When decorating a new build house, one would be well advised to take into account each element of design in an attempt to find homogeneity, conveying the overall intended theme. Now, imagine that modern new build is instead a 17th Century stately home known the world over and visited by millions upon millions over the years. How could one possibly try to reinvigorate such a well known national treasure for a contemporary audience without offending its innate sense of history?
Director Justin Kurzel (an integral part of the recent Australian cinematic renaissance and this only his second feature) reopens his Macbeth Hall with walls adorned in rain-swept, war-torn, antagonistic panoramas of Scottish Highlands, furnished in an old-fashioned rugged realism and at each end of the grand antique dining table are seated the human embodiment of his theme, Michael Fassbender and Marion Cottilard, as Macbeth and his Lady. Begin the fall from grace…
The decision to have the cast adopt Scottish accents detracts little from the universal appeal of Shakespeare’s emotional core, notably Cottilard’s authenticity is never questioned as she delivers a hauntingly chilled Lady Macbeth. Hers is the chiaroscuro which Fassbender’s Macbeth perhaps lacks in places. However, not every word is always heard, not every complex nuance of the source material’s iambic pentameter can be discerned, but it’s a powerful and soaring testament that over four hundred years later Shakespeare’s philosophic and tonal genius can still resonate through a motion picture made in 2015.
And ‘tone’ is very much the word that engulfs each and every minute of the 112 duration here; solidifying the sadness, grounding the guilt and ultimately deepening the despair, made palpable, of our titular anti-hero. This emphatic and inescapably dark tone makes Kurzel’s incarnation of Macbeth hard to access at times, as there’s really nowhere else to go apart from the intensely stylised darkness. Although that limits the film to only operate within that one area then there’s nothing inherently wrong in that. Do what you want to do and do it well. This is certainly done well, with stunning visuals maintained from the first to the very final frame; rich, dark, erotic colours and beautifully captured slow-motion allowing the chaos of Macbeth’s mind time to ferment and engulf.

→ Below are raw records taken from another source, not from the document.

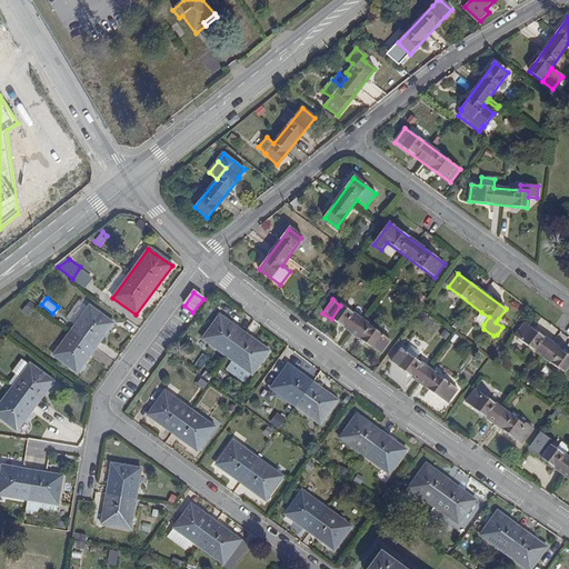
[(35,306),(29,301),(21,310),(28,315),(35,306)]
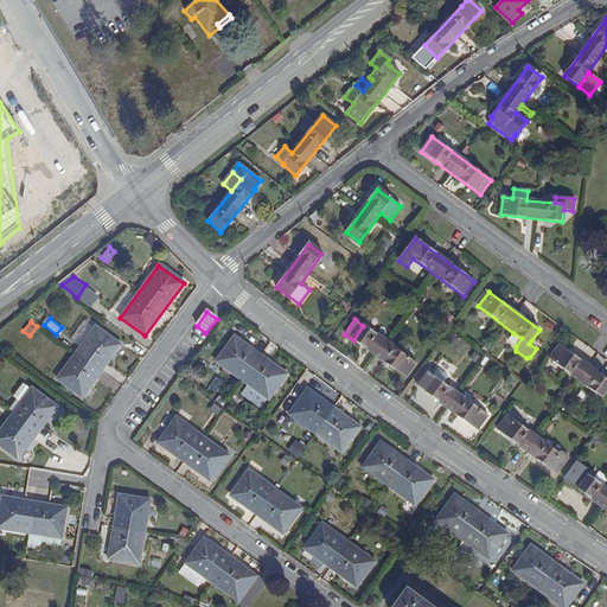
[(353,340),(406,377),(416,364),(363,326),(353,340)]
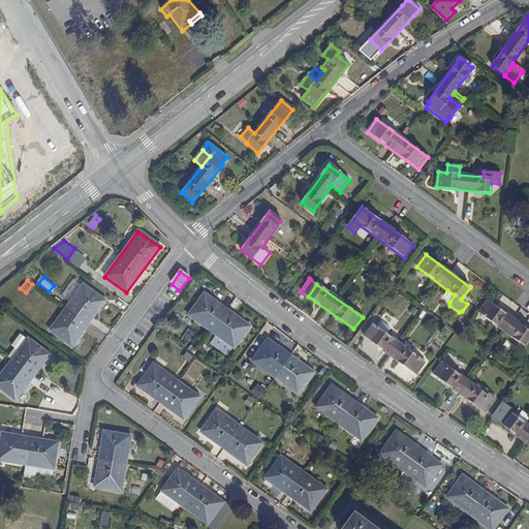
[(83,285),(50,331),(71,346),(104,302),(83,285)]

Sex/gender roles feel particularly relevant for a modern audience with Lady Macbeth questioning her husband’s manhood on a couple of occasions as the manipulative motivation for coercing him to do what must be done. And, again, when Macduff is told his entire family have just been murdered and breaks down, he is counselled by Malcolm to face it like a man but he replies, ‘I will but I’ll also feel it as a man’. There is a nice contrast in male gender roles there, highlighted in 1606 by Shakespeare: to kill one must be a man but to cry one must also be a man.
The moral message is clear: what’s done can’t be undone. The unstoppable power-hungry ambition of Macbeth is an obvious lesson from which to learn: don’t listen to weird women in the fog. Or, be careful what you wish for. The clichéd platitudes could roll on forever but that doesn’t diminish the power of Shakespeare’s point: achieving anything at the expense of anyone else can only bring bad things to those that achieved them and the world within which they reside or, worse, that they govern. A message still not heeded today…
A certain theatrical feel has been maintained throughout – perhaps because of the director’s proximity to the Scottish play, which his wife, actress Essie Davis, starred in before he took on the project – with the soliloquies in particular feeling nicely innovative. The infamous, ‘Is this a dagger I see before me’ conjures a vision of a fallen comrade offering Macbeth the weapon that will seal his fate. Likewise, Lady Macbeth encounters an apparition of their dead daughter to focus her attentions on when delivering one of her key speeches. This calls back to an interesting prologue that Kurzel and co. added to the text, that of Macbeth and Lady Macbeth’s daughter’s unexplained funeral at the very outset of the film. Perhaps in an attempt to contextualise their otherwise blindly selfish and greedy machinations; they substitute their grief for insatiable ambition. Power becomes their child, that which they can share and will keep them together.
Sean Harris is a worthy Macduff, silent for the most part but ultimately serving as justice and the closest thing to a hero on offer. Paddy Considine lends pathos and gravitas, as one would expect, to his limited Banquo, Macbeth’s friend and battle-wearied companion, bringing the straw-that-broke-the-camels-back moment for our protagonist’s mental demise into shattered insanity.
Powerful, raw and visually arresting, this is a dark and menacing Macbeth but then what else would you expect from Kurzel (just watch his previous feature Snowtown). The only potential criticism being the constant and unflinching tone but then you just need look at the source material and realise this is a modern imagining of a classic tragic play with integrity and great vision at its heart. Enjoyable it may not be but its message is clear and powerfully realised in such a way to make it still resonant today. An achievement worth considerable praise. Macbeth is reopened, go and visit.